Und ich meine eben, wenn der Prompt die persönlichen Probleme der TE hier, oder des Steuerzahlers, der ein Anliegen beim Finanzamt hat, oder des Schülervaters, der um ein Gespräch bittet, konkret enthält, dann ist es immer noch persönlicher Austausch, auch wenn die KI den Brief verfasst hat.
Letztlich ist es vielleicht auch wieder eine Frage der Grenzziehung. Nehmen wir mal verschiedene Szenarien bei einer Email von Eltern:
- Der Akademiker, der aus Bequemlichkeit KI nutzt, statt selbst zu schreiben.
- Der Akademiker, der nach einem harten Tag einfach platt ist und heute nicht mehr selbst schreiben möchte.
- Der Fließbandarbeiter, der nach einem harten Tag einfach platt ist und heute nicht mehr selbst schreiben möchte, weil es ihm auch einfach schwer fällt, solche Briefe zu schreiben.
- Der Fließbandarbeitet, der zwar heute frei hat und Zeit hätte, de es aber einfach schwer fällt, solche Briefe zu schreiben.
- Der alleinerziehende Vater von drei Kindern, der überhaupt nicht weiß, wo ihm der Kopf steht, und deswegen dankbar zur KI greift.

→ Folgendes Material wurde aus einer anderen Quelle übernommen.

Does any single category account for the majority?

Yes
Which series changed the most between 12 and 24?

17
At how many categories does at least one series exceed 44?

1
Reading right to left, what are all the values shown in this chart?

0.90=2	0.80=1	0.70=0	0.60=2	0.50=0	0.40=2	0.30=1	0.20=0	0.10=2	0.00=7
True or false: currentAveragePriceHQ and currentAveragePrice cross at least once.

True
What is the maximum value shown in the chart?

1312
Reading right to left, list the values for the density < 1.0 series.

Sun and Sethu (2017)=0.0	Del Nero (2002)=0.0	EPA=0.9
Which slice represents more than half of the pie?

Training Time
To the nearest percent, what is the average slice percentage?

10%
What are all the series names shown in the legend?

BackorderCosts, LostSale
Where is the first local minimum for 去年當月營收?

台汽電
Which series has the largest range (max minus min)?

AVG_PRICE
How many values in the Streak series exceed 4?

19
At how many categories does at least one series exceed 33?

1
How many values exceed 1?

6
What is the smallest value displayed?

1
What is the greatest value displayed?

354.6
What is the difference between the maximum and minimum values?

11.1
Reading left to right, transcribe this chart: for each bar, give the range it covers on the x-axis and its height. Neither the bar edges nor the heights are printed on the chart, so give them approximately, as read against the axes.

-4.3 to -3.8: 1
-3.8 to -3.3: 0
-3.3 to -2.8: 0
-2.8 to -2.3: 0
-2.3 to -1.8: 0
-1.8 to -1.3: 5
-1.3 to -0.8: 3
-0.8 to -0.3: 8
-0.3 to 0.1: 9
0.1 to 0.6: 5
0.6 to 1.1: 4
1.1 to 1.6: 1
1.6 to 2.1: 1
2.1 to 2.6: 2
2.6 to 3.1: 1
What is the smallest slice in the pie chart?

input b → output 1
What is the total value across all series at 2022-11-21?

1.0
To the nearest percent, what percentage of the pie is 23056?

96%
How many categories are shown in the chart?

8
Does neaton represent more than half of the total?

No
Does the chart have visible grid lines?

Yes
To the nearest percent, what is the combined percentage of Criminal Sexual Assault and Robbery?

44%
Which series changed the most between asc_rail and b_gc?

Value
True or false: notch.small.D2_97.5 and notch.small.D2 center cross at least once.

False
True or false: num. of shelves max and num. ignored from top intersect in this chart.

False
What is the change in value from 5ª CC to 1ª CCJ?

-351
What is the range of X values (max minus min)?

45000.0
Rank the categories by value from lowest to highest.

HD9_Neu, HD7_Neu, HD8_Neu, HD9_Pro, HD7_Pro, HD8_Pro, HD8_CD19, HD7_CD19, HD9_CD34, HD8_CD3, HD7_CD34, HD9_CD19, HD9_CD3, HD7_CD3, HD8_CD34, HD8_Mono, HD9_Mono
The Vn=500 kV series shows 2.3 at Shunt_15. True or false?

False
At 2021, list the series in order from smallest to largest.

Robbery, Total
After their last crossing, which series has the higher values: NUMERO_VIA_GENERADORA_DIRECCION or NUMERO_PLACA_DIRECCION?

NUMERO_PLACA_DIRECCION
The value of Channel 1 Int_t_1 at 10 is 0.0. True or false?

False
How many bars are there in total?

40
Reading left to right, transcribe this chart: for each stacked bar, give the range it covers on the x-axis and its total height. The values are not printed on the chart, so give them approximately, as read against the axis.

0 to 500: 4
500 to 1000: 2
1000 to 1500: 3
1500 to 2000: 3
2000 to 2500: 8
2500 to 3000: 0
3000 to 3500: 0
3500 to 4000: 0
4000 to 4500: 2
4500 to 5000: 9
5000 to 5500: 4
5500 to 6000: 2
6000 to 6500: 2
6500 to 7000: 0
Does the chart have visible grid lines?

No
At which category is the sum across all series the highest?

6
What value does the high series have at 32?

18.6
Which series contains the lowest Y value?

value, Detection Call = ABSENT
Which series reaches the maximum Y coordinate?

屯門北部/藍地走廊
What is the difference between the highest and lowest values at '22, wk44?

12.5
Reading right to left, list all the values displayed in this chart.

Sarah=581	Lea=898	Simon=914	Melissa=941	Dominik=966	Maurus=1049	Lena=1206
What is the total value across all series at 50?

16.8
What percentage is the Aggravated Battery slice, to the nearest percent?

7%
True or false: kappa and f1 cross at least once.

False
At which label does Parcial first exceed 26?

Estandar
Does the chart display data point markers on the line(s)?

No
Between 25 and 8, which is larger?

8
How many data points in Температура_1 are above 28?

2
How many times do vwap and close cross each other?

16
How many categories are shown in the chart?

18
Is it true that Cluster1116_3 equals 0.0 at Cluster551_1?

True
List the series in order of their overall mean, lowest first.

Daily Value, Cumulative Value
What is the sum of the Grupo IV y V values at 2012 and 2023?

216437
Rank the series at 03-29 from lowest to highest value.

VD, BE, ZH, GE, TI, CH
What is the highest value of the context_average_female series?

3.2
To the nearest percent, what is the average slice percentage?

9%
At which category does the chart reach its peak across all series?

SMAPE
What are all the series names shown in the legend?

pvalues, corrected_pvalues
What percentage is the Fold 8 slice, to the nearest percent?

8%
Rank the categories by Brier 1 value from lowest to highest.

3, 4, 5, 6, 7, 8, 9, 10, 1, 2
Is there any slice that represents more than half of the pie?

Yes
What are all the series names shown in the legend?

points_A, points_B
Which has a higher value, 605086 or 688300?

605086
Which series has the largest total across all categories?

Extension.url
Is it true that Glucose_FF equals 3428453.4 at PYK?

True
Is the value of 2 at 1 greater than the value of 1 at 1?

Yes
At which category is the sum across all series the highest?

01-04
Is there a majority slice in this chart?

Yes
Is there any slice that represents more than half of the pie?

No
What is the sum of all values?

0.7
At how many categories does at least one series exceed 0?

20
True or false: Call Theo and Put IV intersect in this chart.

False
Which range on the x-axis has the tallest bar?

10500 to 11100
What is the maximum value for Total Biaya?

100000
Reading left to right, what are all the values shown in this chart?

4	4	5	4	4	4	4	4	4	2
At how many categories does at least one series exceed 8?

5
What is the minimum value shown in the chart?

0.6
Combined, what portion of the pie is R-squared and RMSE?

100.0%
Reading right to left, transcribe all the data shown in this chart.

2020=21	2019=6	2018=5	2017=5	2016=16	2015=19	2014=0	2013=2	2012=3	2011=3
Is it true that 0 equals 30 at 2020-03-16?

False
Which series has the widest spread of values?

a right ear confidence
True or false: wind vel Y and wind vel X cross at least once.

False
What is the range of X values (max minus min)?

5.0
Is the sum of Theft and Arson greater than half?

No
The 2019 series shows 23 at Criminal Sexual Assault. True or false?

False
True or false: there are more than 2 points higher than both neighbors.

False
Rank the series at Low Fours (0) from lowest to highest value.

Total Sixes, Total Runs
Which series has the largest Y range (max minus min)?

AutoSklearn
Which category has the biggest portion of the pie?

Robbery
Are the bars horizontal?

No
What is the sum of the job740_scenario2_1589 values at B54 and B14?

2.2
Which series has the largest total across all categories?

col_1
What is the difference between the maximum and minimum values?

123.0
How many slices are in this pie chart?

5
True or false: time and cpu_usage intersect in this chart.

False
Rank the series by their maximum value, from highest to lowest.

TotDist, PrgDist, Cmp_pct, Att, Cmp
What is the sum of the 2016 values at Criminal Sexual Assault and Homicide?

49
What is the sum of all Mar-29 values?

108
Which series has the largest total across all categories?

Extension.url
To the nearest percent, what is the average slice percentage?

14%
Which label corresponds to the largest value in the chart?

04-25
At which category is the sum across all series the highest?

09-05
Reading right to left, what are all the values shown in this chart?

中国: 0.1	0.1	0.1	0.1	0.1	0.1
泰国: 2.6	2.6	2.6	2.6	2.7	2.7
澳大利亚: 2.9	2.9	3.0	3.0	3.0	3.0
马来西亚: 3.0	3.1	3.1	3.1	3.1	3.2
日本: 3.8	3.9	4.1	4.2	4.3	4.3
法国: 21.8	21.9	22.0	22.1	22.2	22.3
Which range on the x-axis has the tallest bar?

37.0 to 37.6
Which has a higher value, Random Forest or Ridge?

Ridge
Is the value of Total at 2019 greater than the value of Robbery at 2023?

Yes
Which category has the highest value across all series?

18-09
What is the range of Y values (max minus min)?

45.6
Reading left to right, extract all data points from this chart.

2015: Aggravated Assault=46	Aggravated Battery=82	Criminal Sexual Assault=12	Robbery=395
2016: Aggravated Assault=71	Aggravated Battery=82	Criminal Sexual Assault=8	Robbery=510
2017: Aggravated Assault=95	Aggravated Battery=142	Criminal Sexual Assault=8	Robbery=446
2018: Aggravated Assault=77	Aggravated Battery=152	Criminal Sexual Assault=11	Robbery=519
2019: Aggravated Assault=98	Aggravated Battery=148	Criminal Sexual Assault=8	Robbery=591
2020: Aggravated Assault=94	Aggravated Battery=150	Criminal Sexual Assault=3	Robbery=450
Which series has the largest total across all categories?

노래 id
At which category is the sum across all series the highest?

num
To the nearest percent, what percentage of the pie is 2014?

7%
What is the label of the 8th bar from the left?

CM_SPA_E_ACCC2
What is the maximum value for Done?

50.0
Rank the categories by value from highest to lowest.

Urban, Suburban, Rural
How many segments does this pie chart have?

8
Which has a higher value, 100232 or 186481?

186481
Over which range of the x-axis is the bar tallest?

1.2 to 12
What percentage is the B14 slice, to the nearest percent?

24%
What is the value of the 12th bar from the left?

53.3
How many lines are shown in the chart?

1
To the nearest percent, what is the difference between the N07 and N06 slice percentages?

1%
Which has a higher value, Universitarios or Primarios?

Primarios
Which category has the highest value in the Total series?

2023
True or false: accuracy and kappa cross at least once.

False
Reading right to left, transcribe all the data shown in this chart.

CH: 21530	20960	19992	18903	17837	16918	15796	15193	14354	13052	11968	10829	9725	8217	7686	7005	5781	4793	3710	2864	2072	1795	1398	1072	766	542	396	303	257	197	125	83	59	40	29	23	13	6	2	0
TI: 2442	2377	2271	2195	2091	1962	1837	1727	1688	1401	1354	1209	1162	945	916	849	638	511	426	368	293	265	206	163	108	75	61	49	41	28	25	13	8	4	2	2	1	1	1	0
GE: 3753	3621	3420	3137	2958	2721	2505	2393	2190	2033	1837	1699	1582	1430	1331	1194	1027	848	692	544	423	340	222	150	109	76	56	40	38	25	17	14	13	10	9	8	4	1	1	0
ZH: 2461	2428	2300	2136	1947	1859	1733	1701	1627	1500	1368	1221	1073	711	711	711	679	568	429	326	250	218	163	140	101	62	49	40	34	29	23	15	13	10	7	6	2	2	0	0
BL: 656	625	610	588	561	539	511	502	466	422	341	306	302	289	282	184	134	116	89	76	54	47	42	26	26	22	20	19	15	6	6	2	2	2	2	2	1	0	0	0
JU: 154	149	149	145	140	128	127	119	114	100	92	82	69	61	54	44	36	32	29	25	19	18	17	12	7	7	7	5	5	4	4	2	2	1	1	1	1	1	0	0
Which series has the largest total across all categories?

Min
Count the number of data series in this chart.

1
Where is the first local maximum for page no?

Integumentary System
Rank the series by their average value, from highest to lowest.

- Der Vater mit Migrationshintergrund, der kaum Deutsch spricht, aber gerne eine ordentlichen Brief formulieren möchte.
- Der Vater mit Migrationshintergrund, der zwar recht gut Deutsch spricht, dem aber die Schriftsprache noch Mühe bereitet.
Ist es bei irgendwem in dieser Liste okay, die KI zu verwenden? Und wo zieht man die Grenze?
Es sind alles berufliche Punkte, nicht persönliche Gefühle. Das wollte ich mit meinen Beispielen oben anführen. Wenn ich beruflich ChatGPT verwende, stehe ich dazu. Wenn es mir peinlich ist, lasse ich es.
Aber ich habe überhaupt kein Problem, wenn jemand mir nur Prompts nennt ohne Geschwafel zum Gegenteil. (Ich erhalte manchmal auch schlecht "übersetzte" Briefe von Eltern, die schlecht Deutsch schreiben, absolut in Ordnung für mich).
(Ich hatte im letzten Jahr einen Brief erhalten, 3 Seiten "schönste" Worte lang über ein Problem, dass man auch in 3 Zeilen hätte formulieren können. Ich ertappte mich beim Gedanken, was für ein Geschwafel und dass mir die Zeit zu schade ist, jetzt auch lange und breit darauf zu antworten. Also kurz, wenn der Vater einverstanden ist, dass auch ich ChatGPT bemühe ...
Sinnvoller finde ich aber kurze Fragen und kurze Antworten. Da bin ich eindeutig Naturwissenschaftlerin.